> [Exercise prompt] Reproduce only the top of the records, down to and including the line containing "sitio web en este navegador para la".

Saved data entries
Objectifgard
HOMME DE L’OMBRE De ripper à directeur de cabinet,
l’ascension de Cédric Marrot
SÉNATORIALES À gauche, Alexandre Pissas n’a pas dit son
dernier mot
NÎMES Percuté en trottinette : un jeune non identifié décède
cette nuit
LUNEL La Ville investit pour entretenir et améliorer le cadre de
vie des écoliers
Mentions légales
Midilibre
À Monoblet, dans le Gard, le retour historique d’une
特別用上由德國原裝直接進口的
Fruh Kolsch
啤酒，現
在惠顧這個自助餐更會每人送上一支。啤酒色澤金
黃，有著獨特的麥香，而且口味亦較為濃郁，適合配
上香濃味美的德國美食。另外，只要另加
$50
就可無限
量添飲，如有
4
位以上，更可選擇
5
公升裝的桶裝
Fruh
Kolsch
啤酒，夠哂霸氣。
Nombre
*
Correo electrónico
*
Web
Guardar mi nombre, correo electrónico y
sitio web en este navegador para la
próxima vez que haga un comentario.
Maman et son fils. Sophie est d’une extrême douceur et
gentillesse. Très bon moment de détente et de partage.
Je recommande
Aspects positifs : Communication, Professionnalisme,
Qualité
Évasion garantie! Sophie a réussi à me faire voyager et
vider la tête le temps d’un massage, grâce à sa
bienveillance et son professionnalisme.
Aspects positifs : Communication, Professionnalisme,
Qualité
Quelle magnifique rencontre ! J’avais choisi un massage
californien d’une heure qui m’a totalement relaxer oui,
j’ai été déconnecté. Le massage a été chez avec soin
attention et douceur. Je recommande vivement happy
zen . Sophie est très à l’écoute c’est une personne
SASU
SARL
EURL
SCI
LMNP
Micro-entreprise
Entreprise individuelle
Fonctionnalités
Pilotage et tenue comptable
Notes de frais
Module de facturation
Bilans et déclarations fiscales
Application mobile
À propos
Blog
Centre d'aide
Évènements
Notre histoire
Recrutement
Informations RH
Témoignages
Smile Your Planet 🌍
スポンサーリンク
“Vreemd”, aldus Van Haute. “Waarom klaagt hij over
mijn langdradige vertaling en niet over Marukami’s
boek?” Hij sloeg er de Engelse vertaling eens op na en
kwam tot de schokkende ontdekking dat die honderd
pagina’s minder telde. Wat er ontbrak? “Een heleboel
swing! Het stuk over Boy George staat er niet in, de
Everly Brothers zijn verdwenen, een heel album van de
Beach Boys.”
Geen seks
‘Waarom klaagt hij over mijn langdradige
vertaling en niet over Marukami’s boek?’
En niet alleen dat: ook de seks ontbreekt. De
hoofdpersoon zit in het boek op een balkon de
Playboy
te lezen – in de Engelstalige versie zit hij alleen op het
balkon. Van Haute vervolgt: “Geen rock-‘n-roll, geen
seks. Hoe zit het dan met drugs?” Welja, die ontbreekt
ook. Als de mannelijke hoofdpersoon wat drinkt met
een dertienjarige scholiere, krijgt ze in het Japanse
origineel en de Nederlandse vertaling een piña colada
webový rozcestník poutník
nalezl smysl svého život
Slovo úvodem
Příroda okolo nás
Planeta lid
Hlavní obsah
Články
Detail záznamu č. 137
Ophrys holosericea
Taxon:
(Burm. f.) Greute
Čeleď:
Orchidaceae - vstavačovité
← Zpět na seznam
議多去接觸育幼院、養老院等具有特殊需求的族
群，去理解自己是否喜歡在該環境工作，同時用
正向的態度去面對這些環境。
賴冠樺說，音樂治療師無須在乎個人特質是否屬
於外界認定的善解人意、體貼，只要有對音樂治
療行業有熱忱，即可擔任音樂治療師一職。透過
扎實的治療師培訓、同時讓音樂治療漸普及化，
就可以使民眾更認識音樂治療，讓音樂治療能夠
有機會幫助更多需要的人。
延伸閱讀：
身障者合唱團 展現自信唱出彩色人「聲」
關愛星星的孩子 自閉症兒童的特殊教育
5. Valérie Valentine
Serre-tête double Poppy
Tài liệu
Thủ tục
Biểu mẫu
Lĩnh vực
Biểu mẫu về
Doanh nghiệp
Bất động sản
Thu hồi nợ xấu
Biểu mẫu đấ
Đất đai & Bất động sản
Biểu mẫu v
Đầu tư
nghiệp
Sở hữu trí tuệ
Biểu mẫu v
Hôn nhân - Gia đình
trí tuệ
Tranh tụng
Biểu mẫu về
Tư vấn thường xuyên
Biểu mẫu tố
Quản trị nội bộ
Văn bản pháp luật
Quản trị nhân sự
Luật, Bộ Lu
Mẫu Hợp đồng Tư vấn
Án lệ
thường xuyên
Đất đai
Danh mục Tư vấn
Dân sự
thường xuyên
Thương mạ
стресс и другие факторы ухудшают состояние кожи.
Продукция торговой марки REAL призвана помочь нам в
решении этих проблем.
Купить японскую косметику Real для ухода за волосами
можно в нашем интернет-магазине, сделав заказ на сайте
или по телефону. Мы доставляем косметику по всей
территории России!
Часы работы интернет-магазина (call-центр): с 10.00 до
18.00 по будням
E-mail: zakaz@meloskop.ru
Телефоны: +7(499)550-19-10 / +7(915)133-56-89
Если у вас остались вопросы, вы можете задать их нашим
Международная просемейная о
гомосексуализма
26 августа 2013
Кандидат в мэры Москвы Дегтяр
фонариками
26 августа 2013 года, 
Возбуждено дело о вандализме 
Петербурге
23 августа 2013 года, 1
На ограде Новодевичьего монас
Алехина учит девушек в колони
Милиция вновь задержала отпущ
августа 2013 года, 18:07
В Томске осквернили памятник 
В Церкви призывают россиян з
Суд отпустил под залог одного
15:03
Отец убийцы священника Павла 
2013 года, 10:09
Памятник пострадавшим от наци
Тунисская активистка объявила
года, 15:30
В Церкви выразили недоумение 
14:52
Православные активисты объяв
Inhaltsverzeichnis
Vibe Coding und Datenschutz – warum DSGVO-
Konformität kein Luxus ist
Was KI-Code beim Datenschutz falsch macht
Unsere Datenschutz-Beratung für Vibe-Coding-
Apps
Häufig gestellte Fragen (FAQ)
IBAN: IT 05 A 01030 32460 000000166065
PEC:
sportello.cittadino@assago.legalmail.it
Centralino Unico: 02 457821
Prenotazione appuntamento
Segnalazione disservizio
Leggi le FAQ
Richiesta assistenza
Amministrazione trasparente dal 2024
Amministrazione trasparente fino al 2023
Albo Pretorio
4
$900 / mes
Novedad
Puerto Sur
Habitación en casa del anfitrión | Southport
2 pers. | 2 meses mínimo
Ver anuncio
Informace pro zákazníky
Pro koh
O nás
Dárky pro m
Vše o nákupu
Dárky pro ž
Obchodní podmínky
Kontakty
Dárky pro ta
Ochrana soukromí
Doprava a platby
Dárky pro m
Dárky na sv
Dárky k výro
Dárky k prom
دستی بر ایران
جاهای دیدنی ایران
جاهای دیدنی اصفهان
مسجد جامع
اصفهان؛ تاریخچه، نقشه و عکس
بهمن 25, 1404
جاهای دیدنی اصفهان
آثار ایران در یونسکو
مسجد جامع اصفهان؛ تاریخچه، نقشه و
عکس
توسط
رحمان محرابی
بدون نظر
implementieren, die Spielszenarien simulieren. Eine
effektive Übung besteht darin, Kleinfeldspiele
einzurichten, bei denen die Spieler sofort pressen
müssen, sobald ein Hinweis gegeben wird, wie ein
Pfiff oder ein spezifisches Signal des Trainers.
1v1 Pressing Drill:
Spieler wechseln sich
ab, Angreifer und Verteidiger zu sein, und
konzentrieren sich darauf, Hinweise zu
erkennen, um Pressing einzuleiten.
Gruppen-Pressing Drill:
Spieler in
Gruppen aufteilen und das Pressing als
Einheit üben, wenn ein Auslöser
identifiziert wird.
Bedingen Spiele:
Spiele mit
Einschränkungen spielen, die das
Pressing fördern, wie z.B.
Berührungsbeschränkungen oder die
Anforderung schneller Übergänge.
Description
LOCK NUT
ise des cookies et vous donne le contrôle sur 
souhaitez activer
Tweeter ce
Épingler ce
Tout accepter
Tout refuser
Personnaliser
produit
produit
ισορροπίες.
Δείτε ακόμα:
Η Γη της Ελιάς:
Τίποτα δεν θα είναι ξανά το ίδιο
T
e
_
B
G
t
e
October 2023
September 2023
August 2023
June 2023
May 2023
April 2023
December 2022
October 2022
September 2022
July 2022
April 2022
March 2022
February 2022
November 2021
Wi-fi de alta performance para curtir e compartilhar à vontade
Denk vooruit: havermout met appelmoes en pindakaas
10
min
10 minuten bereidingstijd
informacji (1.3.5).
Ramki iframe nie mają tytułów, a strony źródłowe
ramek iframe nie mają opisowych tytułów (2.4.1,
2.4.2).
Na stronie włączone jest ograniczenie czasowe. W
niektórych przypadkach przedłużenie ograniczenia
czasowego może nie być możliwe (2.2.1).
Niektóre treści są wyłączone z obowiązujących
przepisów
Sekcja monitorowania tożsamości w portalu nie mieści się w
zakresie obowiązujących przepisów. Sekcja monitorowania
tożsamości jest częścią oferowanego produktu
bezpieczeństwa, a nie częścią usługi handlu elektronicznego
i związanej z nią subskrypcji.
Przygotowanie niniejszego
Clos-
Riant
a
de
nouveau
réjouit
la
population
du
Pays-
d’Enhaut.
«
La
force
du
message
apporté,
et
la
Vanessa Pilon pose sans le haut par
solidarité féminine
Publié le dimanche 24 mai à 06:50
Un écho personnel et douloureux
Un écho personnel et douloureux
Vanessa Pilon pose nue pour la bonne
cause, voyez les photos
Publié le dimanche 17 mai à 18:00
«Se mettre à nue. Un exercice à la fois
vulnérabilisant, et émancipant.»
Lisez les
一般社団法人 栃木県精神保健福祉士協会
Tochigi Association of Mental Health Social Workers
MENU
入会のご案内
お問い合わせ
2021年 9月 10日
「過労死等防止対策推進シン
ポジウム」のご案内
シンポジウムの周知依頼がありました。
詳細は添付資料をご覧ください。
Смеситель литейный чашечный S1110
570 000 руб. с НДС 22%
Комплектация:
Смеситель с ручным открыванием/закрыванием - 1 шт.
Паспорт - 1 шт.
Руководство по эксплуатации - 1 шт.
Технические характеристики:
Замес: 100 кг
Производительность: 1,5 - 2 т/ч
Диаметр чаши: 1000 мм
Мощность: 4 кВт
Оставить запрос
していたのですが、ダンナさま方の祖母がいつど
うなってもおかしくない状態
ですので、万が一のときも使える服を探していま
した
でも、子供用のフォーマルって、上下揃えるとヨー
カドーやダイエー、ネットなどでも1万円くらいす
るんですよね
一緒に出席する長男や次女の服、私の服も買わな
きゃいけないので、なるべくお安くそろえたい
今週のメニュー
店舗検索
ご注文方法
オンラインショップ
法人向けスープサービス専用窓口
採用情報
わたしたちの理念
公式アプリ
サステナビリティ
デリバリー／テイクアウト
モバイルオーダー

> [Task solution]
Objectifgard
HOMME DE L’OMBRE De ripper à directeur de cabinet,
l’ascension de Cédric Marrot
SÉNATORIALES À gauche, Alexandre Pissas n’a pas dit son
dernier mot
NÎMES Percuté en trottinette : un jeune non identifié décède
cette nuit
LUNEL La Ville investit pour entretenir et améliorer le cadre de
vie des écoliers
Mentions légales
Midilibre
À Monoblet, dans le Gard, le retour historique d’une
特別用上由德國原裝直接進口的
Fruh Kolsch
啤酒，現
在惠顧這個自助餐更會每人送上一支。啤酒色澤金
黃，有著獨特的麥香，而且口味亦較為濃郁，適合配
上香濃味美的德國美食。另外，只要另加
$50
就可無限
量添飲，如有
4
位以上，更可選擇
5
公升裝的桶裝
Fruh
Kolsch
啤酒，夠哂霸氣。
Nombre
*
Correo electrónico
*
Web
Guardar mi nombre, correo electrónico y
sitio web en este navegador para la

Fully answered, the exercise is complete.